Task instructions
1. List every image file name that appears in the UV mapping discussion.
2. Extend the UV mapping discussion from the point where it ends.

Here's a closeup of the altered sight UVs:

UV Close.jpg
 
When CubeMapping UVs on a hi res mesh produces, some UV "patches" are disassociated with the main UV mapping Seams.

The included image shows one of them, usually at a corner, but they can be moved and snapped back into place.
They may be rotated 180 degrees, in which case I set the Rotation Step size to 90 degrees
because it wouldn't rotate at all when set to 180. And in the UV editor Cheetah will only
let you rotate one increment at a time. In other words if set to 90, you can't rotate two
increments at once, you have to rotate twice.

It's a little odd, but once you figure out what's going on, it's OK.
Once the "patch" is snapped into place, you can Toggle
the Seam off around the patch and it's fixed.

UV Patching.jpg
 
The most important thing to remember is to use the Group Selection Tool,
not to be confused with the Select Group command.

uv_patching.gif
 
Even with the template pattern, it's gorgeous.
Thanks T, I love the look too, it has an anodized aluminum feel to it.

I just finished the foundation of the material for this mesh.
The patina comes from the roughness layer of a PBR
called beaten up metal, but I used it as the Base Color.
I added a layer of light scratches over that.

HB SR Mat Test 01.jpg
 
Looks swell.

In such a case the cubic mapper works reasonably well, especially when you do use such a map (but try it with a simple ball). Unwrapping on the other hand is an art in itself which needs exercise.

To be honest, it's quite a while since I used Cheetah's unwrapping, but it was reasonably good. Not in the same league as other apps, I know. Not that the algorithms are bad, but Cheetah is missing additional tools and options, for example a way to straighten up some polygon island. So you have to do some things by hand that other apps do automatically (with pins and stuff). If you use any other app (for example 3d coat, blender, whatever) it's probably a bit easier to do it there. But with the right seems you get reasonably good results (and maybe you'll even need the unwrapper for some parts, especially when you want to paint scratches over edges). And the mapper you know anyway more than well enough, so I still suggest to use unwrapping (with the right seams you'll get reasonably straight maps).

The uv texture will later on be even more handy than just for distortion: For a scale that's roughly the same for all the parts that are made of the same material.
 
Thanks Has, of course I would use the Spherical Mapper on a ball.

Data records
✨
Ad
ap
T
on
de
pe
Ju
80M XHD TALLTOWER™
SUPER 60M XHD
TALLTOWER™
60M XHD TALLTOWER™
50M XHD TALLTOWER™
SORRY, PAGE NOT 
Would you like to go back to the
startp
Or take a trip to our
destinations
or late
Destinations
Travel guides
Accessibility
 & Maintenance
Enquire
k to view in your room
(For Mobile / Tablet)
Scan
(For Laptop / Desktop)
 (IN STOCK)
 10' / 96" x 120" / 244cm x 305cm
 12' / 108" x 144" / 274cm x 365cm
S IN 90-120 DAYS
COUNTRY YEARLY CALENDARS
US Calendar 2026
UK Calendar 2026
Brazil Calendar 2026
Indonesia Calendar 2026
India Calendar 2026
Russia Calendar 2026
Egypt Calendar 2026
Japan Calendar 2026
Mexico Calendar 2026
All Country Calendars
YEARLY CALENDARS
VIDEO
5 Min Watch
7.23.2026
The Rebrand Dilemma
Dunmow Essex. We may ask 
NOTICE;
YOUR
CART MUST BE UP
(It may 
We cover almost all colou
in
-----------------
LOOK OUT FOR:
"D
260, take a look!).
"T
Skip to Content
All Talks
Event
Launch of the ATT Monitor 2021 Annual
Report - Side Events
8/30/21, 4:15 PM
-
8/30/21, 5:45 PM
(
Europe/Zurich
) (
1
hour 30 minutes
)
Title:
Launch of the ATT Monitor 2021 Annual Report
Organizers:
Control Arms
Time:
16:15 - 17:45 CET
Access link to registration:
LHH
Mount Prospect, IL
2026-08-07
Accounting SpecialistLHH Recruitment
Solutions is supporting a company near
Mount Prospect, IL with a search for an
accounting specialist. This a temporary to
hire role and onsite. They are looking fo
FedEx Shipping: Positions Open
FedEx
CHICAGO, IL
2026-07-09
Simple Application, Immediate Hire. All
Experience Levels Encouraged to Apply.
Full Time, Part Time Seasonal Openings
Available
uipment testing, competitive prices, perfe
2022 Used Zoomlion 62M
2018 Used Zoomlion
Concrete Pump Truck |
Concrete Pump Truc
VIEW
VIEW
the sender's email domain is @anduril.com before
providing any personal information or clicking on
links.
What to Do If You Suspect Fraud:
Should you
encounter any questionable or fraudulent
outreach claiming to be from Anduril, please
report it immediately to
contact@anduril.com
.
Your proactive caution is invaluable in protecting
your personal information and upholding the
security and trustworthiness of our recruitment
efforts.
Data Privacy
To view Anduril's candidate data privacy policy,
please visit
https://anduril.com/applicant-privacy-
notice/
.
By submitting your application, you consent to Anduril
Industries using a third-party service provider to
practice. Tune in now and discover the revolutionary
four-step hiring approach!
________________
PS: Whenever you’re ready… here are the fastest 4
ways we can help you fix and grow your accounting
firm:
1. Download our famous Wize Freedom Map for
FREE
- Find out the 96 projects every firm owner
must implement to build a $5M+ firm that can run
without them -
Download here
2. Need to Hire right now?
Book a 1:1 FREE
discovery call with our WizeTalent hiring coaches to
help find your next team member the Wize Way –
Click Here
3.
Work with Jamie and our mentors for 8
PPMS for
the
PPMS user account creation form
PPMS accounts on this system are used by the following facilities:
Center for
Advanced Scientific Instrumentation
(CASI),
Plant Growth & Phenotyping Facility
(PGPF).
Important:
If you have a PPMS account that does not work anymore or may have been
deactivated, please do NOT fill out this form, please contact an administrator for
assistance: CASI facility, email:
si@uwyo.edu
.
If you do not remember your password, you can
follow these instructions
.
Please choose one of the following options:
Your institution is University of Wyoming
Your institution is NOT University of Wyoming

---

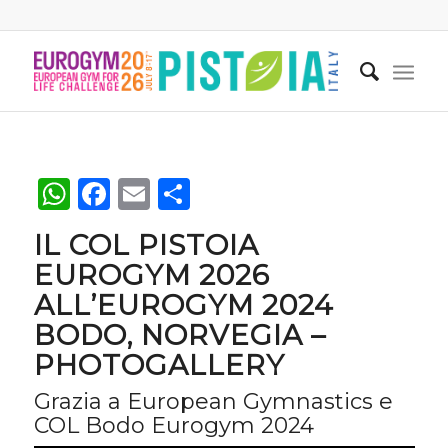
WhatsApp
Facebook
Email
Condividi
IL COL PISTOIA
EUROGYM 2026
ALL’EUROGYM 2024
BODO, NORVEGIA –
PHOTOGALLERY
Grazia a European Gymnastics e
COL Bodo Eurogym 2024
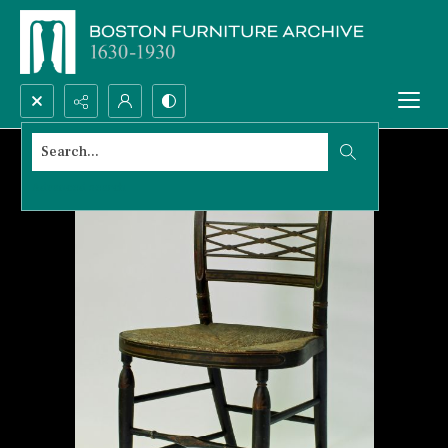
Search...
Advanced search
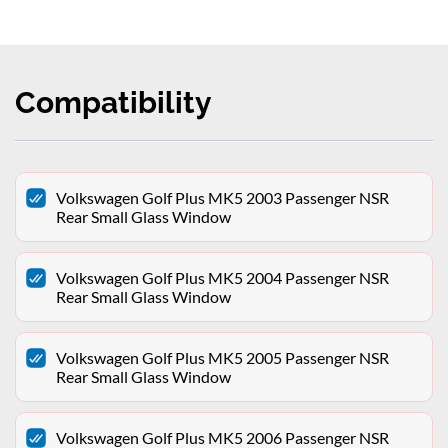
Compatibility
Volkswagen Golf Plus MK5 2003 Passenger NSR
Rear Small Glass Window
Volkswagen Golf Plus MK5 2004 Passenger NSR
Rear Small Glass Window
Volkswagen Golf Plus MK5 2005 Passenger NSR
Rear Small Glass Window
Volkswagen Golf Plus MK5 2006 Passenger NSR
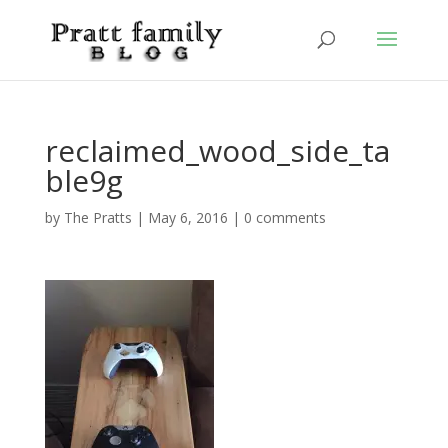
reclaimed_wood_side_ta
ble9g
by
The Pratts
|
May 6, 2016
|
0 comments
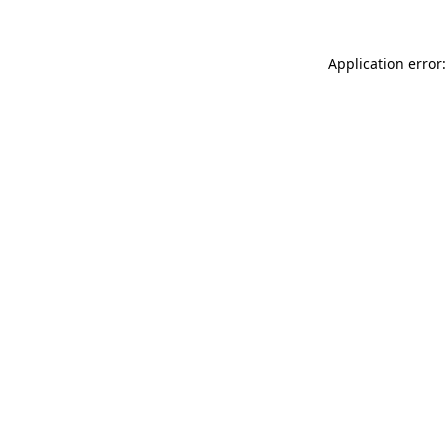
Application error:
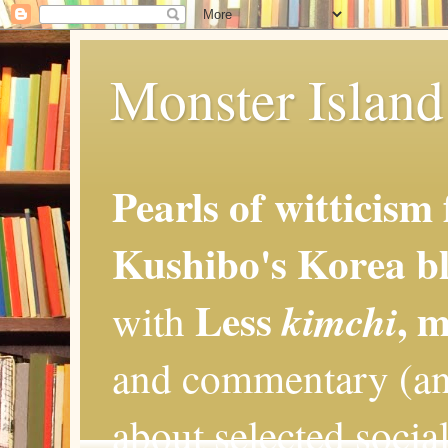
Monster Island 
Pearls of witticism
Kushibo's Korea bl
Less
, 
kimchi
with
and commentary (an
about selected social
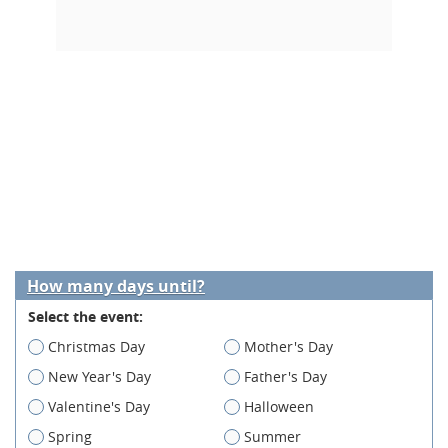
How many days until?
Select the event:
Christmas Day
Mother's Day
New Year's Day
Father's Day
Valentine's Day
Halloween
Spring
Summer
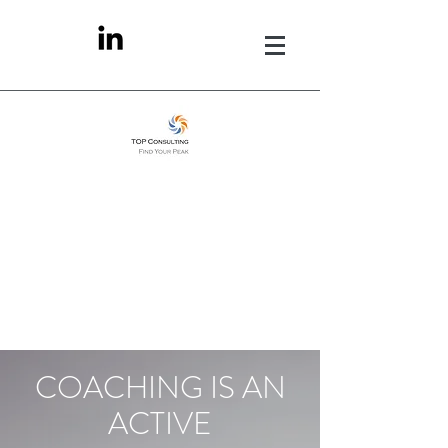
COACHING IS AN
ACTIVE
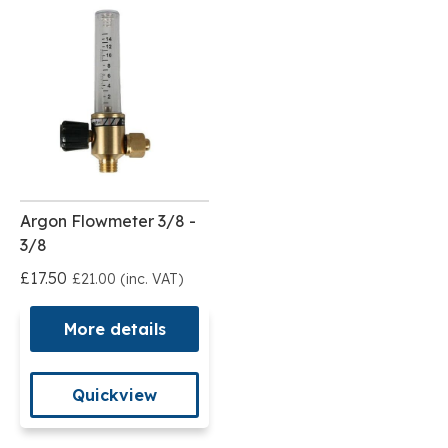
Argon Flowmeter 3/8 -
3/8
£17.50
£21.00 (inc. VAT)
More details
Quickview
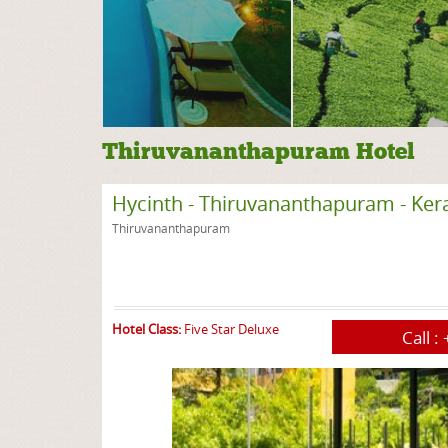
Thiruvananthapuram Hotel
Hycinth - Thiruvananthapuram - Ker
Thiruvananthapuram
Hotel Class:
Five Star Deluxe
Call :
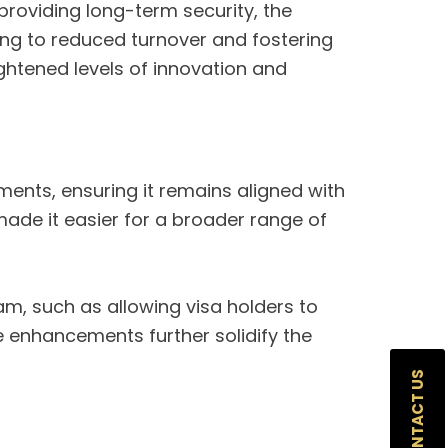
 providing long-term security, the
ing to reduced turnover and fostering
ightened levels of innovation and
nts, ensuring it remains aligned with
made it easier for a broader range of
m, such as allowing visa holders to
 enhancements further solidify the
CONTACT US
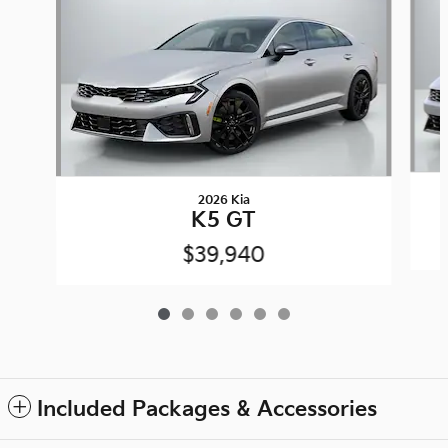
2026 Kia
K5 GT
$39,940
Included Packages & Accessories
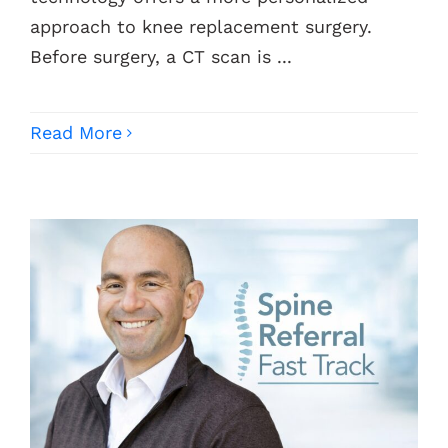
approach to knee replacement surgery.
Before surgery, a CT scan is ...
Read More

Written answers
1.
UV Close.jpg
UV Patching.jpg
uv_patching.gif
HB SR Mat Test 01.jpg

2.
On the sight rail I used Automatic Seams which worked better than my manually applied seams.

There is a way to Pin uv's in Cheetah but I can't remember how FB did that.
I found a command to select all pinned uv's but that's all so far.

And because I snapped uv islands together, I can have scratches over edges.
 
It was right in front of me all the time, another "toggle" style command,
Toggle Pinned UV. It was right over Select All Pinned UV coords. :sleep: 🥳
It is accesible in the UV Editor contextual menu.

Now what do I do with it? ...
 
In such a case the cubic mapper works reasonably well, especially when you do use such a map (but try it with a simple ball).
Excellent suggestion, thanks. Starting with a simple shape like a ball makes
more sense than what I'm doing, starting with a very complicated one.

A simple ball in Cheetah already has it's uv's defined, spherically mapped I suspect.
But if you make it editable and add or subtract geometry, you may need to redefine them.

Observations:

The UV Mapper-
1. It doesn't need seams, but it uses the same calculations as auto seams and cuts along the same lines, without the green line.
2. It stacks all uv islands in a big pile, and you have to separate and rotate them, which is a pain.
3. The uv islands are not rotated at weird angles.

Unwrapping-
1. For a simple ball if you use Automatic Seams, you get the same uv Islands as you do from cubic mapping, but separated.
2. The uv islands, in this case, are not rotated at weird angles, but may be in other cases.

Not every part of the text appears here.